I think it would be an important goal for all of us who care about household stability and financial security to ensure that households have some amount of unrestricted cash flow that complements and helps smooth their often spiky labor market income. Then, after basic needs get met, bills get paid, and debt gets paid off (depending on the size of the debt) is there a savings opportunity? Is there an opportunity for households to begin to sock a little bit of that away for the future, whether that's emergency savings or retirement savings or goal-based savings, like 529 savings or saving up for a down payment? We think there’s a huge opportunity to harvest some excess free cash flow to create a savings cushion, and early indications are that there are households doing just that.

You could say this reasoning would hold for wage increases across the board. We know Americans have pressing financial needs. For instance, housing costs are at an all-time high in terms of expense, whether rent or home ownership. But we also know that when given the opportunity—people want to save and they do save, even at low income levels. You see that in state auto-IRA plans. I think there is a moment where we want to make sure that, as we see support for households increasing, whether it's the Child Tax Credit or something else, everybody has the opportunity to save.

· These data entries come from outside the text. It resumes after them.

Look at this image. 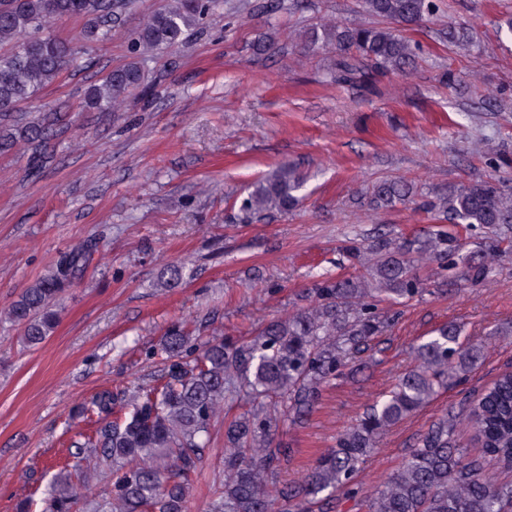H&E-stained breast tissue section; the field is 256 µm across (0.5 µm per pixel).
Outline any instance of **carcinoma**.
Here are the masks:
<instances>
[{
    "instance_id": "carcinoma-1",
    "label": "carcinoma",
    "mask_w": 512,
    "mask_h": 512,
    "mask_svg": "<svg viewBox=\"0 0 512 512\" xmlns=\"http://www.w3.org/2000/svg\"><path fill=\"white\" fill-rule=\"evenodd\" d=\"M116 0H0V124L12 121L18 105L65 72L80 66V47L43 35L48 23L83 20V44L112 38ZM367 11L386 20L413 24L436 10L434 0H364ZM219 0H170L152 11L133 32L132 59L113 67L89 86L83 109L105 111L145 85L139 58L178 47L218 6ZM310 41L336 51L330 81L373 86L376 78L405 68L414 48L391 28L325 26ZM59 121L45 112L19 129L31 146L29 170L52 158L50 136ZM304 185L296 169L282 165L257 181L241 200L254 213L286 212ZM403 181L379 184L373 209L408 199ZM436 224L413 237L393 231L347 248L354 272L326 276L307 292L310 305L287 318L272 319L241 344L214 336L195 342L178 326L163 337L157 354L167 365L164 383L117 399L103 391L82 403L78 413L97 417L96 435L72 443L71 470L54 477L48 497L28 499L18 512H72L79 497L72 476L86 484L97 471H109L112 488L89 502L87 512H188L190 487L203 474L210 428L226 401L244 396L249 409L224 422L223 468L215 476L207 512H306L304 503L328 500L338 491L360 497L366 512H512V483L485 472L489 462L512 470V373L467 397L460 409L433 422L414 442L399 469L366 492L357 476L374 453L381 435L428 404L448 380H463L481 360V345L460 340L461 327L449 322L415 349L416 365L381 399L336 438L294 485L282 480L291 449L275 435L296 426L317 404L323 388L354 372L359 354L383 335L390 317L382 303H407L429 291L417 272L418 258L437 265V284L487 280L495 271L481 248L465 250L467 232L478 227L498 234V251L512 255V188L497 180L453 185L434 200L419 204ZM92 257L91 246L70 247L55 268L38 277L14 300L9 319L23 329L31 347L54 332L58 304ZM123 414L112 417L114 406ZM471 423L481 454L471 456L456 438L457 419Z\"/></svg>"
}]
</instances>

Guideline: It’s really interesting to hear you mention 529s as goal-based saving. What else are you hearing about for savings?

There's a whole world of child savings accounts, development accounts, and ideas like baby bonds or Roth-at-birth, and many experts have been innovating in that space for years. Like retirement, these “early assets” tools draw on the power of the markets to build balances to support someone through their lifetime.

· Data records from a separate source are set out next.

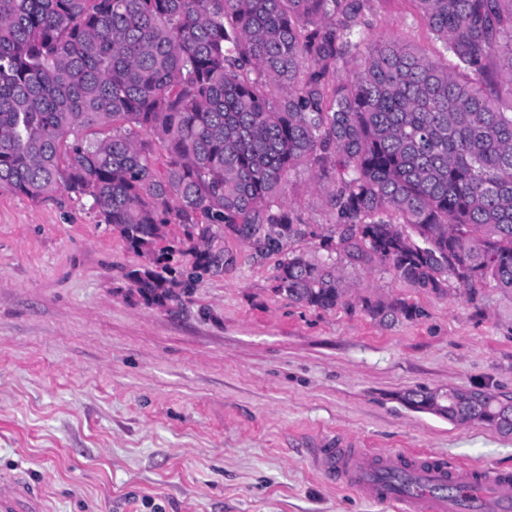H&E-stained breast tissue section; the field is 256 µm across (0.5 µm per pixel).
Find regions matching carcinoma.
Returning <instances> with one entry per match:
<instances>
[{"label": "carcinoma", "mask_w": 512, "mask_h": 512, "mask_svg": "<svg viewBox=\"0 0 512 512\" xmlns=\"http://www.w3.org/2000/svg\"><path fill=\"white\" fill-rule=\"evenodd\" d=\"M414 2L433 57L365 34V0H0V189L89 200L160 307L220 272L228 237L281 255L277 292L314 310L354 307L338 257L438 296L511 294L512 0ZM298 167L332 182L323 258L284 249L305 235ZM170 224L187 268L155 251ZM507 415L490 393L472 421Z\"/></svg>", "instance_id": "cac0c4a2"}]
</instances>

Give a child an account at birth, seed it with money, make ongoing contributions, and so when someone reaches 18, there's a meaningful pot of money that they can do something with.

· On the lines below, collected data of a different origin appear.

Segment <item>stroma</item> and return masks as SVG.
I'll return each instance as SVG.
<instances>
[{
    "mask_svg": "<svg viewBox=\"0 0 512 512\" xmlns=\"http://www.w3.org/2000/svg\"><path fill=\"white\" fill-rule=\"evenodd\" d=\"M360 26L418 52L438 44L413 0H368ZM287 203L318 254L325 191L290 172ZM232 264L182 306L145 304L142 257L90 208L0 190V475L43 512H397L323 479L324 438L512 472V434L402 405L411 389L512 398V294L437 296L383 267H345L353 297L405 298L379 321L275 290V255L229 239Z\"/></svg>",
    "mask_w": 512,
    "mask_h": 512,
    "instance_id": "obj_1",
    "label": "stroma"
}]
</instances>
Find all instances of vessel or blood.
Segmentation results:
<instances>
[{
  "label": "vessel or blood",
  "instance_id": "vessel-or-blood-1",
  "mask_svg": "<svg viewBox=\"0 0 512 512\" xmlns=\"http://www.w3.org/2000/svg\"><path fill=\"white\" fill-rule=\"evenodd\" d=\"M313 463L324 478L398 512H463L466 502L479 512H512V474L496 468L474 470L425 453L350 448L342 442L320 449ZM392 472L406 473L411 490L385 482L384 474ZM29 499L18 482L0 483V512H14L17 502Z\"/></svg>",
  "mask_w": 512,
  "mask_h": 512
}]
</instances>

There is a big bucket of savings accounts that are neither emergency savings nor retirement savings. You could put 529s spiritually in that category. However, there are things that can be done to the 529s to make them more inclusive, less restrictive, to lower the barriers to using them and to lower the bar to using the money once you've accumulated it.

With the cost of higher education, there are a lot of different ways that a young adult might want to leverage a pot of money whether it's college, whether it's vocational school. But what if it's starting a business? What if it's doing something totally different that is still a valid and productive and wealth-building path for them?

As we're seeing in this whole pandemic, it is clearly proven that sometimes what people need is unrestricted cash. We're seeing a variety of different account ideas percolating that would give, especially younger people, that flexibility and still leverage the power of the market.

Guideline:  How does the movement for states’ auto-IRAs and various models impact the broader retirement security conversation?

We are in such an important testing moment with the auto-IRAs. We are learning and we're getting good data about what is working when it comes to employer compliance. Just because you have an automatic enrollment requirement doesn't mean employers will immediately do it. So, how do we help them comply, and help them help their employees? Is it a stick? Is it a carrot? Or is it a mix of both? What kind of enforcement mechanisms and supports do we need? What is the right default contribution percentage?

What's the right auto escalation? These seemingly very small differences between current state programs are teaching us important things about what a national approach or standard should or could look like.

Guideline: Lastly, we always like to know what people are reading.

I just finished a book by Sebastian Junger called Tribe: On Homecoming and Belonging. It's both about our veterans and a fresh hypothesis on PTSD, what drives it, and whether it's our veterans who need the help or whether it's us as a society. It's really thought provoking.

In the midst of everything we saw in Afghanistan, and hearing from the veterans who served in that war, I think it raises a lot of questions about divisions in our society and what we really value as a people.

​​Special thanks to Catherine New for her help on this article.